Sonntag, 8. August 2010
Eine Innenansicht der Gauck-Behörde, Teil 2
Warum tut ein Mensch sich so etwas an? Fuchs redete sich ein, seine Gründe seien rein sachlicher Natur. Er wollte Freunden und Mitstreitern so möglichst weit reichende Kenntnis ihrer Stasi-Akten ermöglichen. Er wollte einen Ausgleich schaffen für die von ihm abgelehnte Praxis, dass die Akten vor „Akteneinsicht“ prepariert werden, um Persönlichkeitsrechte anderer zu schützen. Denn niemand kontrolliert den Behördenmitarbeiter, der die Akten sucht und vorbereitet. Dieser kann eine Akte einfach „nicht finden“, (ein Vorgehen, das Alexander Osang in seinem Roman „die nachrichten“ anschaulich schildert), er kann nach eigenem Ermessen Stellen schwärzen, Seiten weglassen usw., wenn etwas zu peinlich für seine ehemaligen Kollegen ist oder gar strafrechtliche Konsequenzen für sie befürchten lässt. Und auch bei den Mitarbeitern der westlichen Dienste, die in der Behörde tätig sind, weiß man nicht, ob sie wirklich nur die Stasis kontrollieren oder nicht auch Informationen über ihre eigenen Arbeitgeber unkenntlich machen (ich denke da z.B. an die, so Gauck, „erhebliche ausgedünnte“ des Agenten Karlheinz Kurras). Fuchs kann hier nachbessern – mit seinem Dienstausweis darf er alles im Original einsehen. Nur: Wie viel kann ein einzelner Mensch wirklich erreichen bei dieser Aufgabe, insbesondere bei der zu erwartenden Gegenwehr?

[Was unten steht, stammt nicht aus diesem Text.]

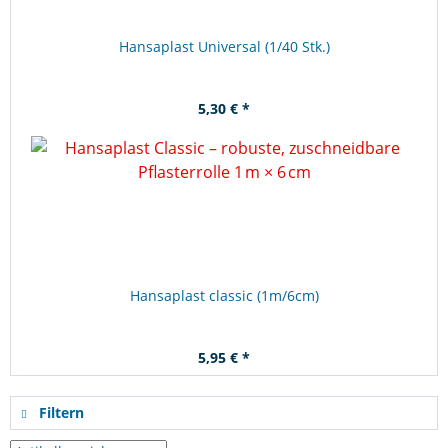
Hansaplast Universal (1/40 Stk.)
5,30 € *
Hansaplast classic (1m/6cm)
5,95 € *
Filtern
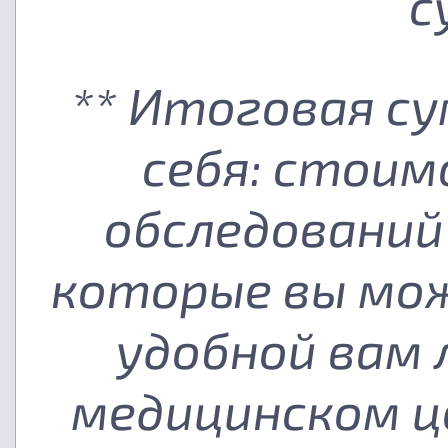
с
** Итоговая с
себя: стоим
обследований
которые вы мож
удобной вам
медицинском ц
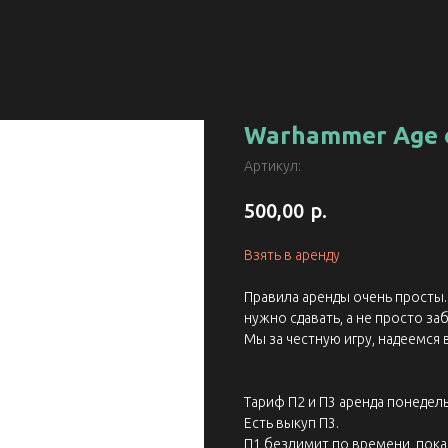
Warhammer Age o
Артикул:
р.
500,00
Взять в аренду
Правила аренды очень просты. 
нужно сдавать, а не просто заб
Мы за честную игру, надеемся 
Тариф П2 и П3 аренда понедель
Есть выкуп П3.
П1 безлимит по времени, пока 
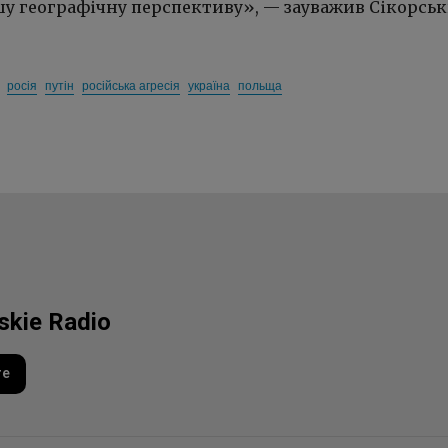
ншу географічну перспективу», — зауважив Сікорськ
росія
путін
російська агресія
україна
польща
lskie Radio
re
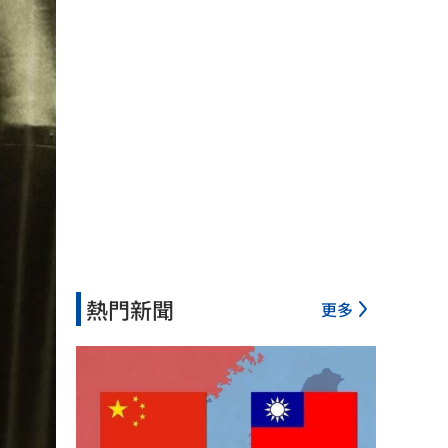
熱門新聞
更多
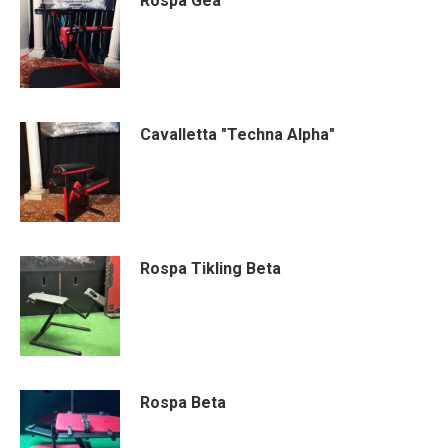
Rospa Gea
Cavalletta "Techna Alpha"
Rospa Tikling Beta
Rospa Beta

Man muss sich die Situation vorstellen, in die Fuchs da reinrutscht (er selbst tut das leider gar nicht) - das ist ja schon fast „undercover“: Der Bürgerrechtler wird vom Behördenchef persönlich als einfacher Mitarbeiter eingestellt, um Seilschaften aufzudecken. Natürlich schlägt ihm der blanke Hass entgegen. Schon vor seinem Dienstantritt warnt der Betriebsrat vor zu erwartenden Veröffentlichungen dieses renitenten Menschen. Ihn direkt anzugreifen, wagt man nicht, aber sein vor der Behörde parkendes Auto hat eines Tages kaputte Reifen und Bremsen. Und schließlich, da man Fuchs als Stasi-Jäger nicht loswerden kann, versucht man diese seine Rolle zu manipulieren. Sein direkter Vorgesetzter, Dr. Rolle, vor `89 bei der Akademie der Wissenschaften, ein sicher braver, aber gebildeter DDR-Bürger, findet „zufällig“ belastendes Material über den Bürgerrechtler Jens Reich und übergibt es Fuchs als zu dessen Bereich gehörig. Der fällt zunächst auf den Denunziationsversuch rein, prüft dann aber die Umstände und erkennt: Reich war doch kein IM – anders als (wie sich später herausstellt) der brave Dr. Rolle. Erfolgreicher ist Rolles ehemaliger Kollege bei der Akademie der Wissenschaften, Klaus Richter, ausgebildeter Stasi-Agent, in der Wendezeit kurzzeitig Geschäftsführer der ostdeutschen Grünen, er leitet bei der Gauck-Behörde das Nachbarreferat. Als Richter erfährt, dass Jürgen Fuchs manchmal mit Gesprächen oder Adressen von Unterstützer-Vereinen aushilft, wenn Behördenmitarbeiter mit traumatisierten Antragstellern nicht klarkommen, hat er eine Idee. Um solches individuelles Handeln (und vor allem das Fraternisieren einzelner Mitarbeiter mit Fuchs) wirksam zu unterbinden, schlägt er eine Institutionalisierung vor: Fuchs soll eine Weiterbildung für Behördenmitarbeiter anbieten: „Veranstaltung zu Problemfällen“. Das gelingt: Die betreffenden Mitarbeiter erscheinen ossihaft brav zu den Veranstaltungen und erwarten klare Instruktionen zum Umgang mit „Problemfällen“. Als der Referent stattdessen „angstfreies Miteinander-Reden“, ja sogar „persönliches Sprechen“ empfiehlt, fühlen sie sich überfordert. Augenrollen, Kopfschütteln erfolgen, eine feindselige Atmosphäre entsteht. Fuchs ist als Gefühlsdusel und Hippie, als „Betroffener“ stigmatisiert und somit unschädlich gemacht: „Sie sind Psychologe und waren Betroffener, pardon, sind Betroffener.“ sagt ein Kollege mit schlecht versteckter Verachtung.